Putting aside for now the question of why the MSM and Democrats portrays white males as the source of violence in American society (it’s part of why Douglas Murray calls his latest book The War on The West), we must ask why black and brown victims of gun violence are ignored by the MSM (except when their deaths are at the hands of white perpetrators, a statistically uncommon occurrence)? This is an important question; if we wish to understand gun violence we need to understand its dynamics, and a narrow focus on the unusual case of the young white male mass shooter, which typically involves significant psychiatric illness, leaves the dynamics of most gun violence lying in darkness, where it continues to wreak the most havoc.
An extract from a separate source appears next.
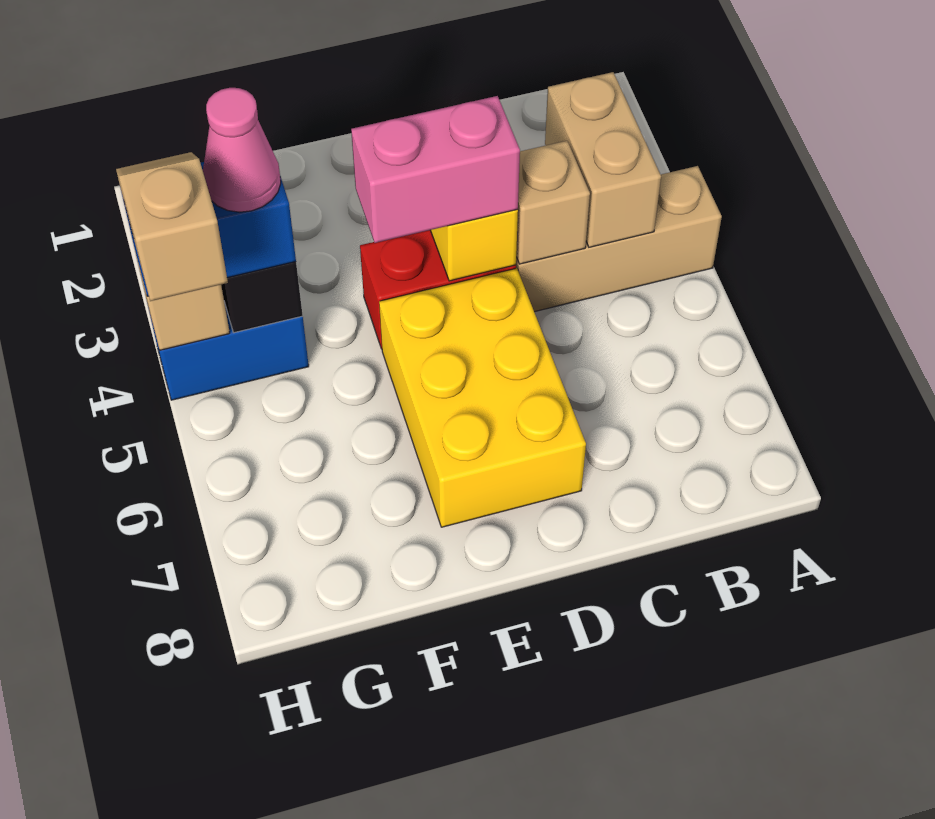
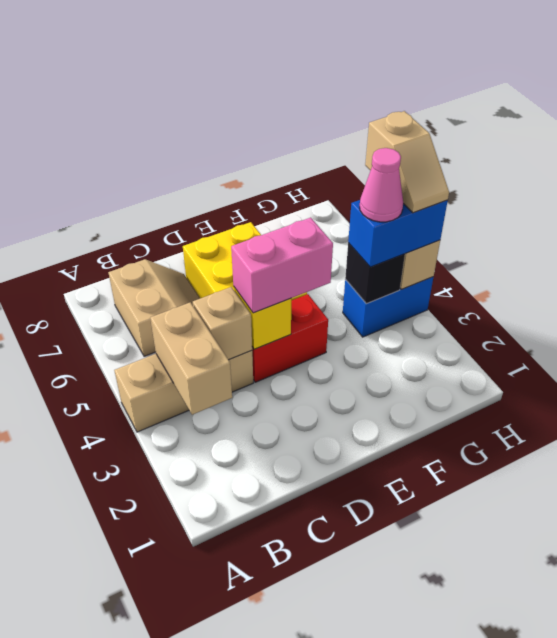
none -> tan 2x2 slope [108,259,200,356]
The fact is that most gun violence is perpetrated by young black men without fathers in their lives socialized in a subculture that diminishes the capacity for empathy and conditions individuals to see others as means to ends. Most gun deaths in America are associated with robbery, gang warfare, and other crimes of disorganized neighborhoods where generations of black and brown families have been idled by progressive policy (see Michael Shellenberger’s 2021 San Fransicko: Why Progressives Ruin Cities).
Progressives have for decades installed a mechanism in popular consciousness to deflect from their failure to make American cities thriving centers of personal success. By treating subculture as an authentic expression of racial type, those who draw attention to criminogenic pathologies in the majority-black neighborhoods in our cities are branded racist. This political move comes at the expense of the thousands of young black men victims by young black male perpetrators.
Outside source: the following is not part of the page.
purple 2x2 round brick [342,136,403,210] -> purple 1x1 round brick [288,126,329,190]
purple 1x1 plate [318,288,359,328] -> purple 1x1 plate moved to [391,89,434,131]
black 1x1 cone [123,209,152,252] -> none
We also have to ask why the United States government is prepared to mobilize the Department of Homeland Security to address the relatively rare phenomenon of white nationalist terrorism but are silent on the remarkably high rate of gun violence occurrence in America’s inner cities. The question is largely rhetorical. It’s pretty obvious what’s going on here: progressives are portraying white working families as the real problem of America in the longstanding project to dismantle the American republic.
The NEJM analysis reports that “drug overdose and poisoning increased by 83.6% from 2019 to 2020 among children and adolescents, becoming the third leading cause of death in that age group.” This is significant for the reason the NEJM analysis notes: “The rates for other leading causes of death have remained relatively stable since the previous analysis, which suggests that changes in mortality trends among children and adolescents during the early Covid-19 pandemic were specific to firearm-related injuries and drug poisoning; Covid-19 itself resulted in 0.2 deaths per 100,000 children and adolescents in 2020.”
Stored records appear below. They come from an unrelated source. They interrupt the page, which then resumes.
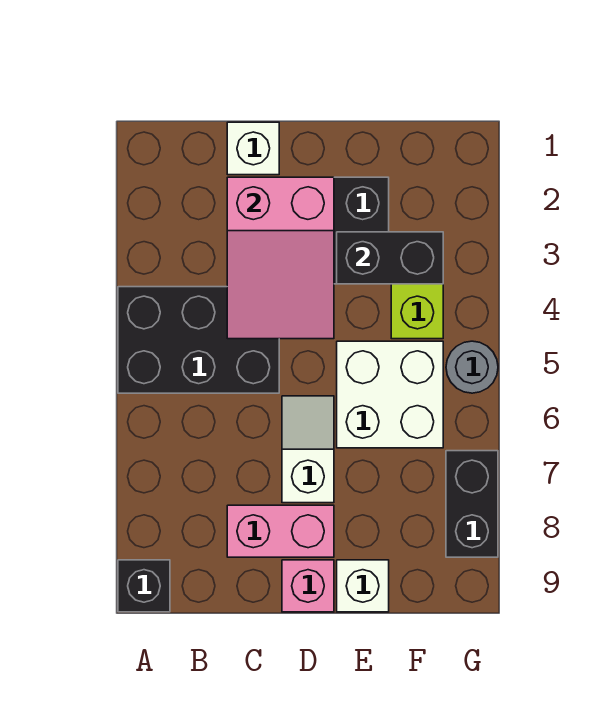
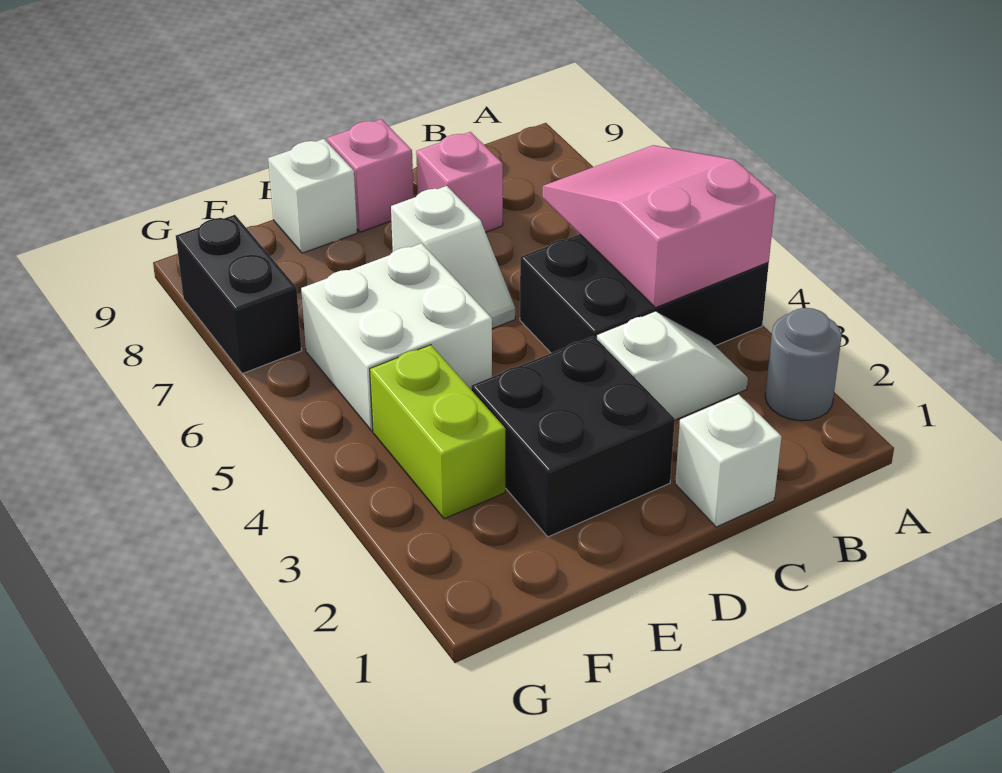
black 1x1 brick [118,560,170,612] -> none
none -> white 1x2 slope [597,311,748,420]
pink 2x3 slope [227,177,334,339] -> pink 2x3 slope moved to [543,145,776,308]
pink 1x2 brick [227,505,334,557] -> pink 1x1 brick [416,132,503,232]
black 1x2 brick [337,232,443,284] -> none
grey 1x1 round brick [446,341,498,393] -> grey 1x1 round brick moved to [765,308,842,421]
However, pandemics are largely manmade phenomena. Those in power lock down societies, not pathogens, whether naturally occurring or lab enhanced. To be sure, alienation from isolation and social distancing explain some of the increase. This piece is acute. The persistent conditions of America’s cities that produce globally extraordinarily high rates of gun violence and death are the result of a much more profound situation of isolation and social distancing. These are the consequence of decades of progressive policy.